What’s not to love about bacon? The smoky aroma. The crispy texture. The bacony taste. But here’s the sad truth—big commercial bacon has lost touch with real bacon goodness. It’s pumped full of water and chemicals, and it’s manufactured in less than a day.
At the Denver Bacon Company, we’re taking a different approach. We’re going old school.
We’ve brought back the artisan methods of the old American smokehouse. We start with fresh pork bellies and hand-rub them with our Super Double Secret Pork Spice Blend (yes, it’s a secret.) We dry-cure them for several days. Then we use hardwoods like hickory and peach to smoke our pork bellies with—wait for it—REAL smoke. No liquid stuff. Ever. When it’s ready, we give the bacon a butcher’s cut for big, thick slices and big pork taste.

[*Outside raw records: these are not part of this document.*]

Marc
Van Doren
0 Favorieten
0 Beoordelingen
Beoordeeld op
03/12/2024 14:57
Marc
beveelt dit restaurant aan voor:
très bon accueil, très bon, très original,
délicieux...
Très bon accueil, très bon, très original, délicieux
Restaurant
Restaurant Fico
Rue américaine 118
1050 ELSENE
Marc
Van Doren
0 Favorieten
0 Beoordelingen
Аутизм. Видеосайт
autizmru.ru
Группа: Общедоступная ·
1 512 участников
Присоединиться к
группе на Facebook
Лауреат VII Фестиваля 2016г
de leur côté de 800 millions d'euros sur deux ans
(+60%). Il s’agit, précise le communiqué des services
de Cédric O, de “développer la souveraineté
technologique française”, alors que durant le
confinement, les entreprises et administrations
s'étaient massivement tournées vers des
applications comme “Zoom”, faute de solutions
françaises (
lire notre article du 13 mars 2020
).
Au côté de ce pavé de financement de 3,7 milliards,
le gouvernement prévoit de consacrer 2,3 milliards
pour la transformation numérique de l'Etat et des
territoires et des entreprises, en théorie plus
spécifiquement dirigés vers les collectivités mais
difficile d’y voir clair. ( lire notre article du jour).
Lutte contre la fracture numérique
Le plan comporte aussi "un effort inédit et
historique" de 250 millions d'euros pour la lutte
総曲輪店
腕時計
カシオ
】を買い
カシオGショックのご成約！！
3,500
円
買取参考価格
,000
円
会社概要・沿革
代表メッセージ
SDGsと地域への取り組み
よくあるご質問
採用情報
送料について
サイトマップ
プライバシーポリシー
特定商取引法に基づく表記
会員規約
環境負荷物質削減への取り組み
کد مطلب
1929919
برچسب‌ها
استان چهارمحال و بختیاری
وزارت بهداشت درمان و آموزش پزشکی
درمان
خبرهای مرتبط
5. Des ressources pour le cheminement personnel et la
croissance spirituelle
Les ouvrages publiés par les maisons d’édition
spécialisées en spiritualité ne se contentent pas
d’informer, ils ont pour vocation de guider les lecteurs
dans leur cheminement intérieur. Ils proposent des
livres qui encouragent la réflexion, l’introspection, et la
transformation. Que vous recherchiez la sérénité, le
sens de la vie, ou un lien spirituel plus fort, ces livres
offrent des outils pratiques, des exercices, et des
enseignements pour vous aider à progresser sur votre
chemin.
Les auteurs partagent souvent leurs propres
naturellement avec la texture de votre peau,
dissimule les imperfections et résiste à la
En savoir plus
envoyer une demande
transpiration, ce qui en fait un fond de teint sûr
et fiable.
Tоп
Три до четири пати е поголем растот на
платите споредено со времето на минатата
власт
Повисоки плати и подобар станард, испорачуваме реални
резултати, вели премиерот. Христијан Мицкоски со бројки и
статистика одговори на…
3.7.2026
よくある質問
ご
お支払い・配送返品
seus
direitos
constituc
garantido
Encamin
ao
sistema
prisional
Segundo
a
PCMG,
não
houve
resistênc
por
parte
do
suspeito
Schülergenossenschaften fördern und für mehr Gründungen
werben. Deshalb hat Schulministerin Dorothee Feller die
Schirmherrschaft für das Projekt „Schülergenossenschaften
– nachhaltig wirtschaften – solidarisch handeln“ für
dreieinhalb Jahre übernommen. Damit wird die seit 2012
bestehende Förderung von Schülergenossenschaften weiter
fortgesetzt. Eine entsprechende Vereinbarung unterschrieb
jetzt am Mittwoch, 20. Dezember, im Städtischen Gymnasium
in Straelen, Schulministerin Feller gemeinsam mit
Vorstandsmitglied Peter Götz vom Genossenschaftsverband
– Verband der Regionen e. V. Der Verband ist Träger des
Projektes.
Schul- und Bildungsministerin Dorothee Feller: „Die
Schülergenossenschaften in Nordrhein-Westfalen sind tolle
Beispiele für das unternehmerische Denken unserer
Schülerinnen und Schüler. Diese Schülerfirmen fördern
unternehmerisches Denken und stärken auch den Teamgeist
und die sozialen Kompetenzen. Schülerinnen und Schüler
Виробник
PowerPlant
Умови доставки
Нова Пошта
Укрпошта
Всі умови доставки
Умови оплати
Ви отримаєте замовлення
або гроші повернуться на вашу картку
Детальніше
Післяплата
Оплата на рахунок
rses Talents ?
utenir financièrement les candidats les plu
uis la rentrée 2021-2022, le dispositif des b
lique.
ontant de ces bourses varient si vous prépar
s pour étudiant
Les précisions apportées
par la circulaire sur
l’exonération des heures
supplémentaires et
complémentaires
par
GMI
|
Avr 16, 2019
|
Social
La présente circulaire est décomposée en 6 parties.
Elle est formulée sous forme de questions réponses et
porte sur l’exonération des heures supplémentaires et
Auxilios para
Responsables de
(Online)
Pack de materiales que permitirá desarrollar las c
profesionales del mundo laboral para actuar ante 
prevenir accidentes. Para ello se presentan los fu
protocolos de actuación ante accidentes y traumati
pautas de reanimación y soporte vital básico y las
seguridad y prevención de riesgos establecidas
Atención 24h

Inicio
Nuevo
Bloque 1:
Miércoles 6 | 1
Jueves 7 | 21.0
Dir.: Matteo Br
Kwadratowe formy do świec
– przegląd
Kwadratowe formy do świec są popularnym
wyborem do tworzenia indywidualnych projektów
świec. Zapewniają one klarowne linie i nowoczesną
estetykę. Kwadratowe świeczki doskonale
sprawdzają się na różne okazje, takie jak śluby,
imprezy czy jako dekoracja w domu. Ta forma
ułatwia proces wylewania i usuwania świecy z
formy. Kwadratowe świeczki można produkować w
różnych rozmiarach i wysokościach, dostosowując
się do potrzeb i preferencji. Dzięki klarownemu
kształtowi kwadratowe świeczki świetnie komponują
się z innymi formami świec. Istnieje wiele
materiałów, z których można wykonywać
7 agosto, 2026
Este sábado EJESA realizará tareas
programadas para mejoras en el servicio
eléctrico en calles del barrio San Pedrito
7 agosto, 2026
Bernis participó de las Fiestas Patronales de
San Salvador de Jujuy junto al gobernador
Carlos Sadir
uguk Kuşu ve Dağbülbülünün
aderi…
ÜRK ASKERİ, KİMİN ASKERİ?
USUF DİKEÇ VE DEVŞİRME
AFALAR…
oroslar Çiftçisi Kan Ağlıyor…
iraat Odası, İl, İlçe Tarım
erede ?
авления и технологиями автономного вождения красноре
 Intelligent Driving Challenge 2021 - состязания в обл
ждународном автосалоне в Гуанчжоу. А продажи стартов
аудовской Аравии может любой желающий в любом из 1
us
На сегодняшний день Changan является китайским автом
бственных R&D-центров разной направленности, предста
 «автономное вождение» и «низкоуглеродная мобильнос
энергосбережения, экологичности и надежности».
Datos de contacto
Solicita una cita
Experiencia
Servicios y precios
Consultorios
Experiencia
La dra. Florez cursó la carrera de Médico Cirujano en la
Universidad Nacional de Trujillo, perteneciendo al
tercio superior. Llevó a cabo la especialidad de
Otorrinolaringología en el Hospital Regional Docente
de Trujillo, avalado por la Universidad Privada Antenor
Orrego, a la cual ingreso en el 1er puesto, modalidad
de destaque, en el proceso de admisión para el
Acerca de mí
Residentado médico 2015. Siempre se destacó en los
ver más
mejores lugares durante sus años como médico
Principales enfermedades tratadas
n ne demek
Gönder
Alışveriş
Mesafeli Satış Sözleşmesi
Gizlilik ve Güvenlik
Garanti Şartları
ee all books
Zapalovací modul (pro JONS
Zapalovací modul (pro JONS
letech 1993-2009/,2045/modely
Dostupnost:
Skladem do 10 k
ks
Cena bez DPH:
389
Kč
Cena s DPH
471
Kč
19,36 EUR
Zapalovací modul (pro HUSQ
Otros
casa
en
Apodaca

This is a chef’s approach. Each tender, flavorful slice of bacon is a testament to the time, technique and tradition that goes into making it. It’s real bacon and it’s real good.
The Bacon Chef
Chef Justin Brunson has always had a thing for swine. Growing up in Cedar Rapids, Iowa, he shared in his family’s love of farming, hunting and fishing. While attending Le Cordon Bleu College of Culinary Arts in Scottsdale, Chef Brunson gained a deep appreciation for charcuterie, one of the oldest forms of butchery. After working with renowned chefs such as Richard Sandoval and Frank Bonanno, Chef Brunson opened Masterpiece Deli in 2008. It was there that his love for bacon became a passion, sparking the creation of the Denver Bacon Company with co-founder Eric Clayman.